Tattooed Chef (NASDAQ:TTCF) stock has not lived up to investor expectations. The share price of this once high-flying SPAC has struggled to lift off its lows. Every quick rally seems to lose momentum as sellers enter to push TTCF stock back down to the $16 levels.
There is still plenty of potential in TTCF stock, though, for investors willing to wait a bit.
The company recently reported its second-quarter 2021 results. Tattooed Chef’s revenue came in at $50.7 million. While this represented year-over-year growth of 45.9%, it was $3.35 million below than analysts’ expectations. TTCF stock dropped 20% the next few trading days to a low of $16.59 yet recovered partially after a few days.
To be honest the revenue miss wasn’t that bad as the company still had healthy growth for the quarter. Particularly in the TTCF’s higher-margin branded food category which grew 62.3%, to $33.1 million from $20.4 million last year.
The change in product mix increased gross margins overall, from 10.8% to 15.7%. The company also noted that the gross margin increase was driven by “improved production capacity, and the ability to take advantage of economies of scale.”
Tattooed Chef reported Adjusted EBITDA of a loss of $5.9 million and a net loss of $53.2 million for the quarter. The company also has $140.2 million in cash to fuel its expansion efforts.
Expansion Plans are Going Well
While investors may have been disappointed with the quarterly results, Tattooed Chef has laid out its aggressive plans for the rest of 2021. The company is targeting revenues in the range of $235 million – $242 million. This represents an increase of 58% – 63% compared to 2020.
It also plans to increase gross margins to the range of 16% – 22%. Tattooed Chef currently has lower gross margins than its foodservice industry peers due to its lack of scale. However, as the company continues to beef up (plant-based, of course) its production will start to benefit from economies of scale.
The unfortunate effect of this expansion though is that the company has to maintain an EBITDA loss in the interim. The company expects to have a negative EBITDA of $14 million to $17 million for 2021. Apart from infrastructure and production costs, Tattooed Chef has committed to an aggressive marketing and customer acquisition plan.

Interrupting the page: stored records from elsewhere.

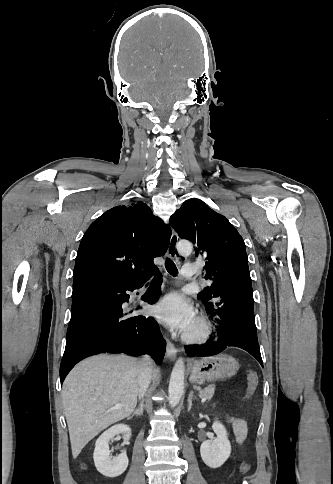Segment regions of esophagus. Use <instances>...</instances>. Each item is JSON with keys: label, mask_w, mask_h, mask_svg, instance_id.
Returning <instances> with one entry per match:
<instances>
[{"label": "esophagus", "mask_w": 333, "mask_h": 484, "mask_svg": "<svg viewBox=\"0 0 333 484\" xmlns=\"http://www.w3.org/2000/svg\"><path fill=\"white\" fill-rule=\"evenodd\" d=\"M177 242H178V235L175 231H173L171 238H170V241H169L167 253H168L169 257L174 258V259H178L177 251H176ZM177 352H178V350L176 349L174 344L172 342H170L169 340H167L166 353H167L168 358L171 361H174L176 359Z\"/></svg>", "instance_id": "esophagus-1"}]
</instances>
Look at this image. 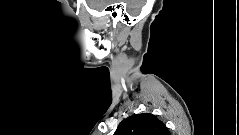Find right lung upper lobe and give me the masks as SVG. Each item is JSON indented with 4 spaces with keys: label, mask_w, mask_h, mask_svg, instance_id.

TTCF Stock Still in Early Stages
The company has the potential to achieve its high revenue growth targets and more. There is a massive secular trend of plant-based eating that will only accelerate in the future. There is evidence that the younger generations, millennials and Gen-Z’ers are driving this shift in dietary preference.
Gen Z in particular will be an important demographic. According to a survey by Finder.com, 35% of Gen-Z want to eliminate meat from their diets. This trend will only accelerate as Gen-Z gets older and has increased spending power. The global vegan food market is predicted to reach $31.4 billion by 2026.
The shift in attitude could affect TTCF stock beyond simply increasing company revenue. TTCF stock could see increased funds flow as vegan investing takes off. This can be similar to the rapid growth seen in ESG investing.
Advisors Series Trust announced the creation of the VegTech Environmental Impact and Plant-based Innovation exchange-traded fund. This ETF will invest in companies that promote less animal-based food production. I can see TTCF stock being a key holding of a fund such as this. If vegan investing becomes its own category within ESG investing, the improved funds’ flow will support TTCF stock.
It is for these reasons that I continue to like TTCF stock. My investing style tends to be “Buy and Hold” therefore I am not particularly focused on the quarter by quarter results. I can understand how some investors can be disappointed. However, I am willing to wait and ride this trend.
On the date of publication, Joseph Nograles held a long position in TTCF. The opinions expressed in this article are those of the writer, subject to the InvestorPlace.com Publishing Guidelines.